On raconte parfois l'histoire de ce petit garçon. Encore de nos jours, on le voit à la fenêtre d'un ancien pensionnat indien au Manitoba et on peut aussi l'entendre pleurer. J'étais un de ces garçons, et c'est à tous ces enfants que nous dédions ce vitrail. Nous dédions aussi ce vitrail aux gens qui nous ont raconté comment ils ont souri et ri, comment ils n'ont pas pu retenir leurs larmes de joie lorsqu'ils ont vu leurs parents ou grands-parents venus les visiter ou les ramener à la maison.

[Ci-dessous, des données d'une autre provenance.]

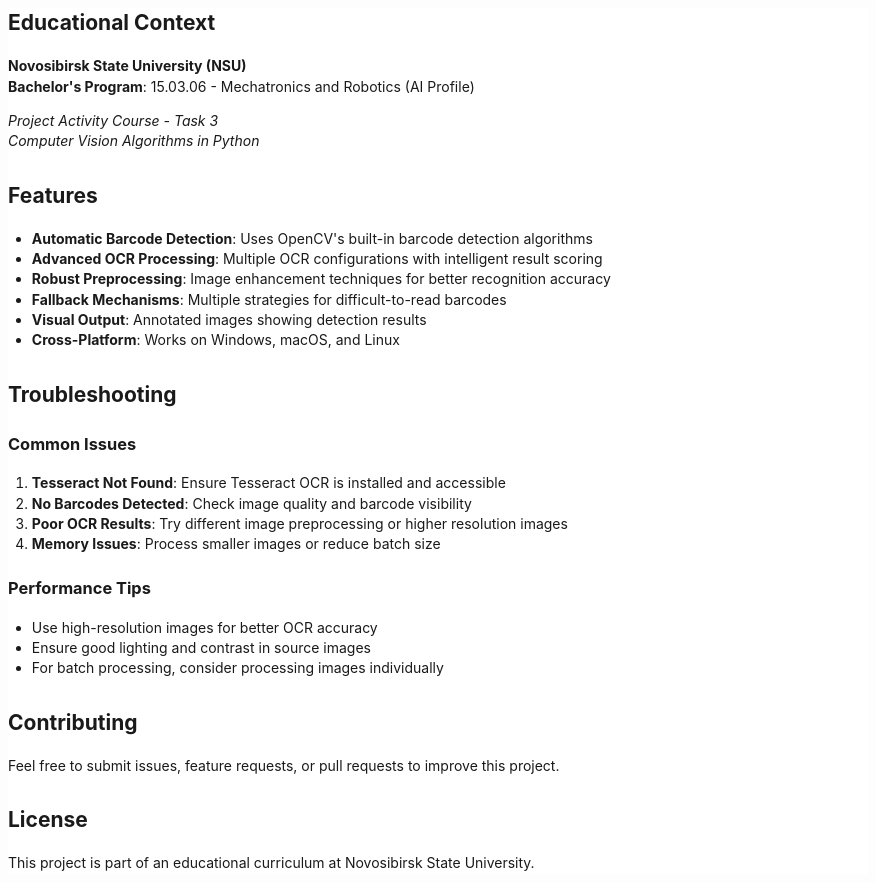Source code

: ## Educational Context

**Novosibirsk State University (NSU)**  
**Bachelor's Program**: 15.03.06 - Mechatronics and Robotics (AI Profile)

_Project Activity Course - Task 3_  
_Computer Vision Algorithms in Python_

## Features

- **Automatic Barcode Detection**: Uses OpenCV's built-in barcode detection algorithms
- **Advanced OCR Processing**: Multiple OCR configurations with intelligent result scoring
- **Robust Preprocessing**: Image enhancement techniques for better recognition accuracy
- **Fallback Mechanisms**: Multiple strategies for difficult-to-read barcodes
- **Visual Output**: Annotated images showing detection results
- **Cross-Platform**: Works on Windows, macOS, and Linux

## Troubleshooting

### Common Issues

1. **Tesseract Not Found**: Ensure Tesseract OCR is installed and accessible
2. **No Barcodes Detected**: Check image quality and barcode visibility
3. **Poor OCR Results**: Try different image preprocessing or higher resolution images
4. **Memory Issues**: Process smaller images or reduce batch size

### Performance Tips

- Use high-resolution images for better OCR accuracy
- Ensure good lighting and contrast in source images
- For batch processing, consider processing images individually

## Contributing

Feel free to submit issues, feature requests, or pull requests to improve this project.

## License

This project is part of an educational curriculum at Novosibirsk State University.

Vous comprenez, ce vitrail est très spécial. La commissaire Wilson, au début de notre mandat, nous a dit que nous avions besoin d'un monument national pour honorer les enfants. Alors pour nous tous, Autochtones et autres Canadiens, le vitrail est une perspective unique sur le Canada. Il nous permettra de nous souvenir que l'épisode des pensionnats indiens est une histoire canadienne. Le vitrail offre une occasion unique, comme le disait le premier ministre dans les excuses, « …d'éduquer tous les Canadiens. Il s'agira d'une étape positive dans l'établissement d'une nouvelle relation. » Si nous nous tournons vers l'avenir, nous voyons que ce vitrail éclairera un nouveau chemin, la voie vers la réconciliation. Il permettra d'éclairer tous nos esprits afin que nous collaborions à bâtir un meilleur Canada, un Canada plus inclusif. Le vitrail est, et demeurera, pour nous tous, une invitation quotidienne à passer à l'action. (En langue autochtone). Merci beaucoup.